Writing Excel with pandas

import pandas as pd

df = pd.DataFrame({
    "name": ["Alice", "Bob", "Charlie"],
    "score": [85, 92, 78],
})

# Basic write
df.to_excel("output.xlsx", index=False, sheet_name="Results")

# Multiple sheets
with pd.ExcelWriter("report.xlsx") as writer:
    df.to_excel(writer, sheet_name="Summary", index=False)
    df[df["score"] > 80].to_excel(writer, sheet_name="High Scores", index=False)

Cell-level control with openpyxl

from openpyxl import Workbook
from openpyxl.styles import Font, PatternFill, Alignment, Border, Side

wb = Workbook()
ws = wb.active
ws.title = "Report"

# Header row with styling
headers = ["Name", "Score", "Grade"]
header_fill = PatternFill(start_color="1a56db", end_color="1a56db", fill_type="solid")
header_font = Font(color="FFFFFF", bold=True)

for col, header in enumerate(headers, 1):
    cell = ws.cell(row=1, column=col, value=header)

_WHAT YOU WILL DO_
**a.** Echo the Excel-writing text from "# Multiple sheets" to "wb = Workbook()".
**b.** Rewrite the block of the Excel-writing text that begins "# Header row with styling" as a short list of its settings.

Collected data
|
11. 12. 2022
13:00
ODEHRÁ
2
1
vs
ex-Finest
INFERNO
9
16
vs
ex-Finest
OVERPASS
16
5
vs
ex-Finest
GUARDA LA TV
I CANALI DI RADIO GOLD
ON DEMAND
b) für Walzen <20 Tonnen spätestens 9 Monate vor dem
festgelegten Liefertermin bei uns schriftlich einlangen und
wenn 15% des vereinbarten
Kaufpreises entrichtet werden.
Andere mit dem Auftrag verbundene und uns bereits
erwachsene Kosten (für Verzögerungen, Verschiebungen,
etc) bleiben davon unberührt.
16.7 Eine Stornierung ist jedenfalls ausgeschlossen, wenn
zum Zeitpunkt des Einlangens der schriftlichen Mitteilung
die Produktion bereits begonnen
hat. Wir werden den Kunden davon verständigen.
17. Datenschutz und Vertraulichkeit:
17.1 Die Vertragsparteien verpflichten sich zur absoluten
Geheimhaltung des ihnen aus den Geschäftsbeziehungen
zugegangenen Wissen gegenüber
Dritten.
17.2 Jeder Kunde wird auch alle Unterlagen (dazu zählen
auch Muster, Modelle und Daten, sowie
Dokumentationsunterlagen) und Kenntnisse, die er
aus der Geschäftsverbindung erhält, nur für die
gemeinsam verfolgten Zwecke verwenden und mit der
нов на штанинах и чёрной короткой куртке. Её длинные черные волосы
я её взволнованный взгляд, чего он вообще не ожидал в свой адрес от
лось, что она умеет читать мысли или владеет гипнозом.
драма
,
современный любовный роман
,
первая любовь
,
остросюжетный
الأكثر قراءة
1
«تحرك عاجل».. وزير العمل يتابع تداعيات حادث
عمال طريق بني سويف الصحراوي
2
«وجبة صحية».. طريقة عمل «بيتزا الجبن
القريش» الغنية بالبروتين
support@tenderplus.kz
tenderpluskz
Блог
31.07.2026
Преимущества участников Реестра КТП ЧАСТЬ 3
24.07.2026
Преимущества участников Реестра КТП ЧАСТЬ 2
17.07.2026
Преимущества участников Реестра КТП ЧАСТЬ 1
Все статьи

_ANSWERS BY ITEM NUMBER_
**a.**
# Multiple sheets
with pd.ExcelWriter("report.xlsx") as writer:
    df.to_excel(writer, sheet_name="Summary", index=False)
    df[df["score"] > 80].to_excel(writer, sheet_name="High Scores", index=False)

Cell-level control with openpyxl

from openpyxl import Workbook
from openpyxl.styles import Font, PatternFill, Alignment, Border, Side

wb = Workbook()

**b.**
- Headers: Name, Score, Grade
- Header fill: solid, start and end color 1a56db
- Header font: color FFFFFF, bold